▶ **À faire**
1. D'après l'extrait sur les psychologues du Cisom, d'où viennent les répercussions psychologiques évoquées ? Précisez aussi ce que l'extrait en dit malgré l'expérience de la psychologie d'urgence.
2. Selon Pierluigi Policastro, dans l'extrait sur les psychologues du Cisom, combien de psychologues sont en première ligne ?
3. Relevez toutes les indications que l'extrait sur les psychologues du Cisom donne sur ces psychologues (leur organisme, leur zone d'action, leur durée d'intervention, leur nombre, leur responsable).

▶ **Extrait du texte**
|---|

La crise socio-sanitaire engendrée par la pandémie de coronavirus a des répercussions psychologiques aux multiples facettes, dont beaucoup inédites, et ce bien que la psychologie d’urgence soit un domaine déjà rodé. Depuis maintenant deux semaines, les psychologues du Corps italien de secours de l’Ordre de Malte (Cisom) opèrent dans différentes régions d’Italie. « Une quarantaine environ sont en première ligne”, confirme Pierluigi Policastro, responsable national des psychologue du Cisom.
Comment s’articule votre travail?

|---|

Séries de photos d'une même scène:
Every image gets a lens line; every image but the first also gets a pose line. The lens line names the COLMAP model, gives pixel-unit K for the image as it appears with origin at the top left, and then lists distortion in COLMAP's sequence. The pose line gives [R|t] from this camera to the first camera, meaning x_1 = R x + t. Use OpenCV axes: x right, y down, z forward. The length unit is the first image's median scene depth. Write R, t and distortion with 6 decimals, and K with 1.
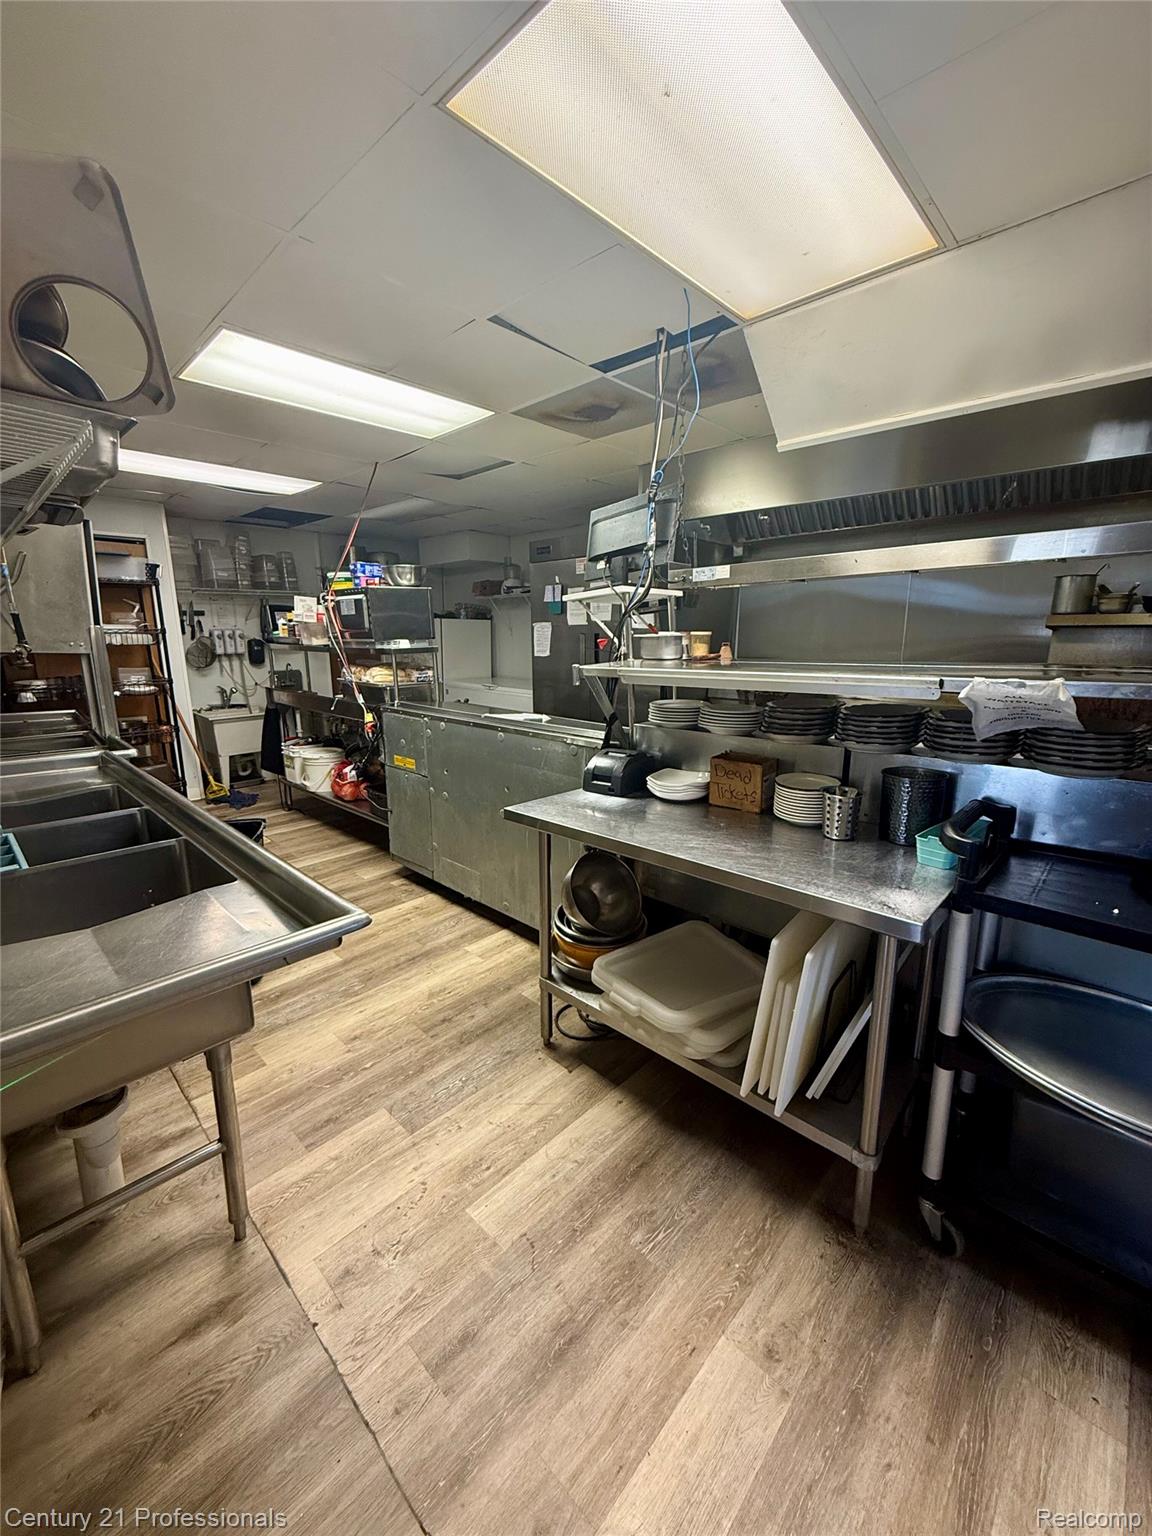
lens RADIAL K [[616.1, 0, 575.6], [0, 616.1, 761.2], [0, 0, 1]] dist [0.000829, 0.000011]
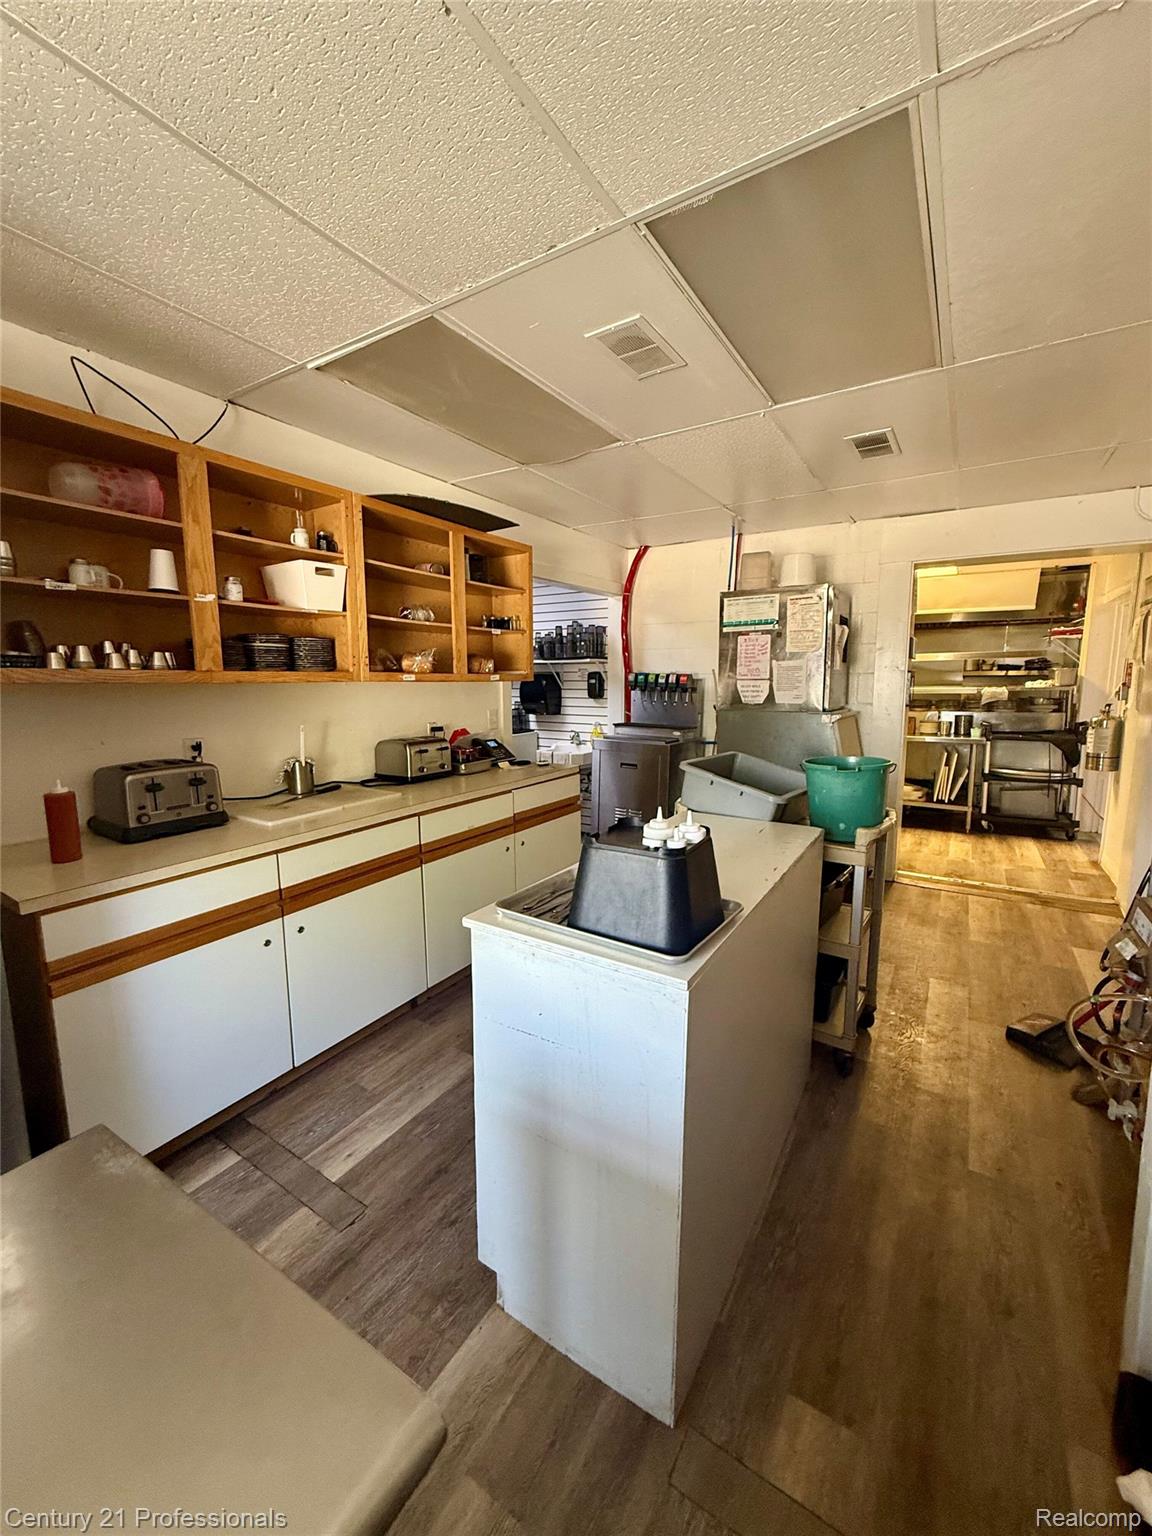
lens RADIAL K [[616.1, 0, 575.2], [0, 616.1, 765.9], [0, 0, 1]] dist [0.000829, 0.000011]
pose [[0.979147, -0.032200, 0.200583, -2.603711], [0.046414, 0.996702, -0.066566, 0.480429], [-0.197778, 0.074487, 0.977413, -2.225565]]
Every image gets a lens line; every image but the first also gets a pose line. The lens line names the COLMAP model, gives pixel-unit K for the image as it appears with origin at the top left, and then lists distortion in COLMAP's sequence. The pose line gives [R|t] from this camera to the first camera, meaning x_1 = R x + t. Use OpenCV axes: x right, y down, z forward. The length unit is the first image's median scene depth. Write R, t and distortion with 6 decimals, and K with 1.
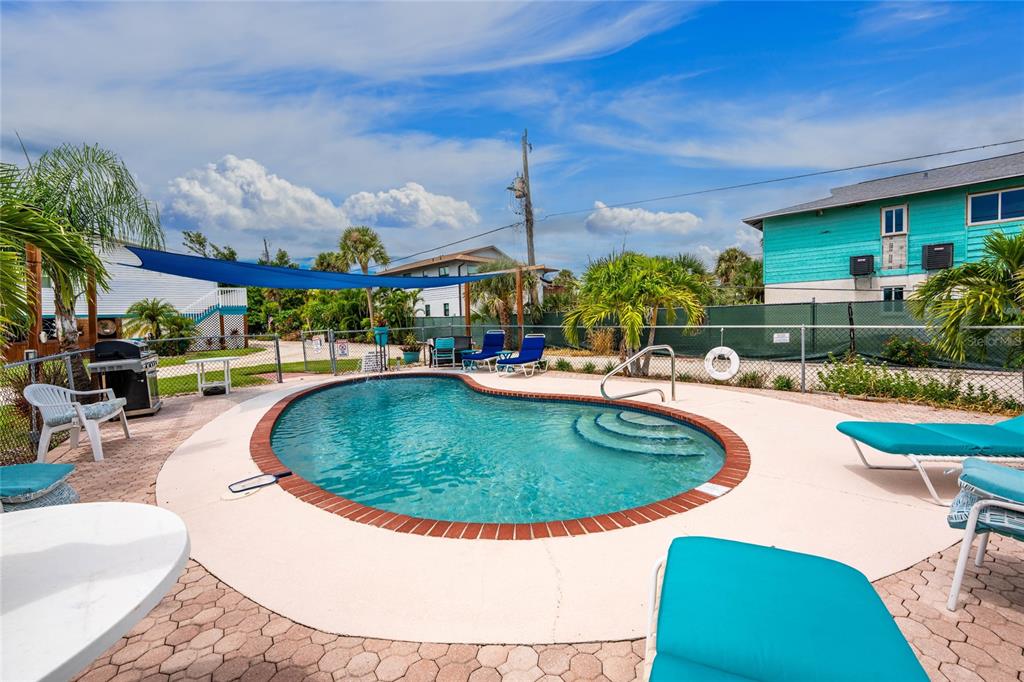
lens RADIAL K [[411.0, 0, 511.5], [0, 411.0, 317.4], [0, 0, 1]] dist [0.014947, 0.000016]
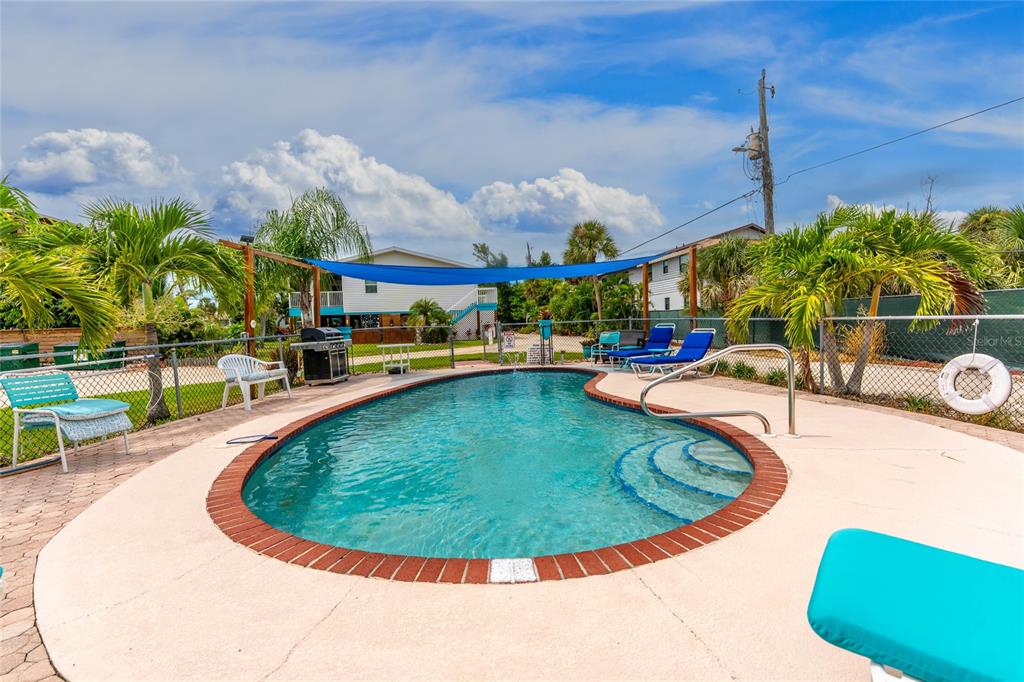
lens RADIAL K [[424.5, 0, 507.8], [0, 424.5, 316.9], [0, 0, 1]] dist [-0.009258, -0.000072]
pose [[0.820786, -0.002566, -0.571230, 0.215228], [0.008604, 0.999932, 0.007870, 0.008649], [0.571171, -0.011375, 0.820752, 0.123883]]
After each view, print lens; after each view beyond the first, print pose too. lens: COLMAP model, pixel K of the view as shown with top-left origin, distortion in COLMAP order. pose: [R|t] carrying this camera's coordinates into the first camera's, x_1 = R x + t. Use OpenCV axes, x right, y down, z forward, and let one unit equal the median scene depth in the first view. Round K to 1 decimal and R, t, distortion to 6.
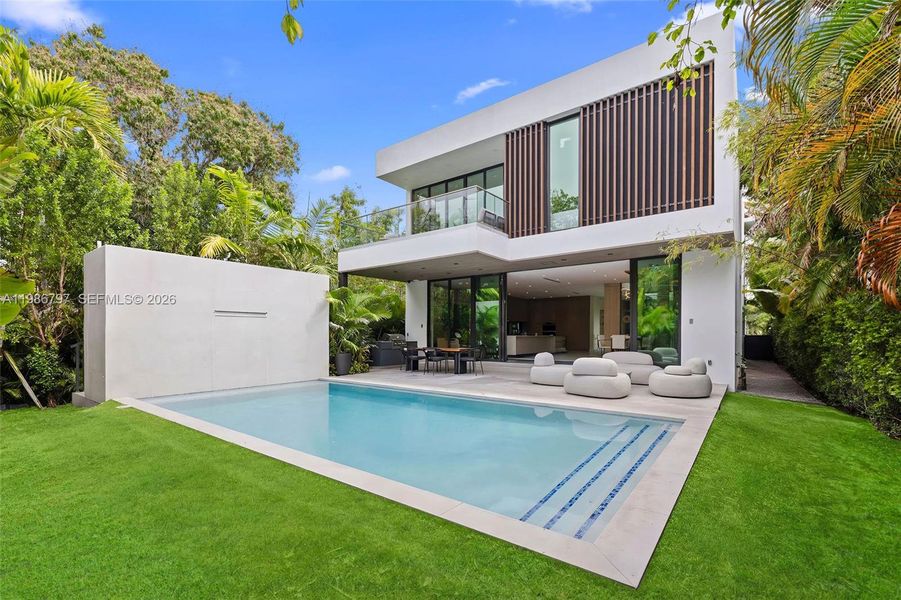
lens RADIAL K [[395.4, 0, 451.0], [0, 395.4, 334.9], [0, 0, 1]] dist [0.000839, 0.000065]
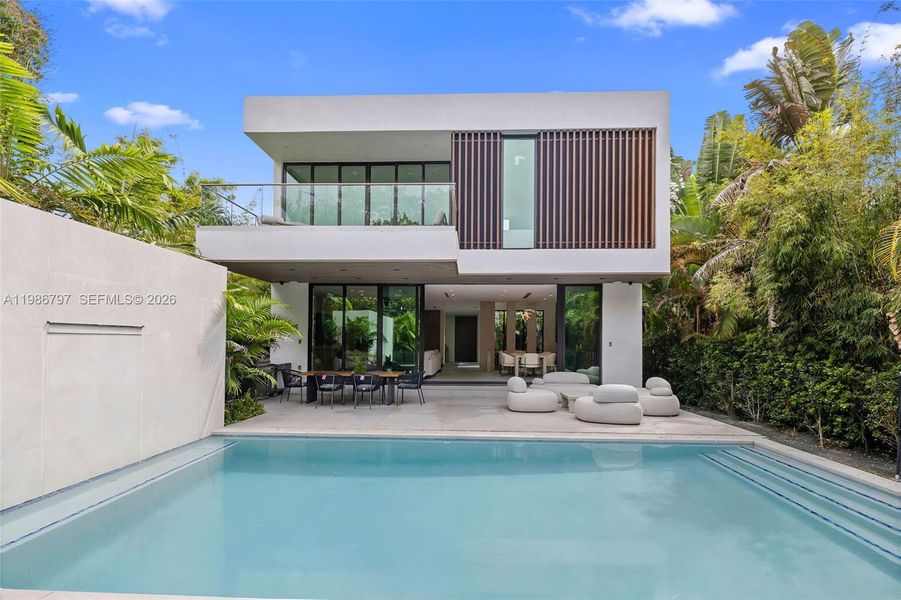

|---|

▶ **Réponses**
1. Elles viennent de la crise socio-sanitaire engendrée par la pandémie de coronavirus. Elles ont de multiples facettes, dont beaucoup sont inédites, et ce bien que la psychologie d'urgence soit un domaine déjà rodé.

2. Une quarantaine environ.

3.
- Ils appartiennent au Corps italien de secours de l'Ordre de Malte (Cisom).
- Ils opèrent dans différentes régions d'Italie.
- Ils interviennent depuis maintenant deux semaines.
- Une quarantaine environ sont en première ligne.
- Leur responsable national est Pierluigi Policastro.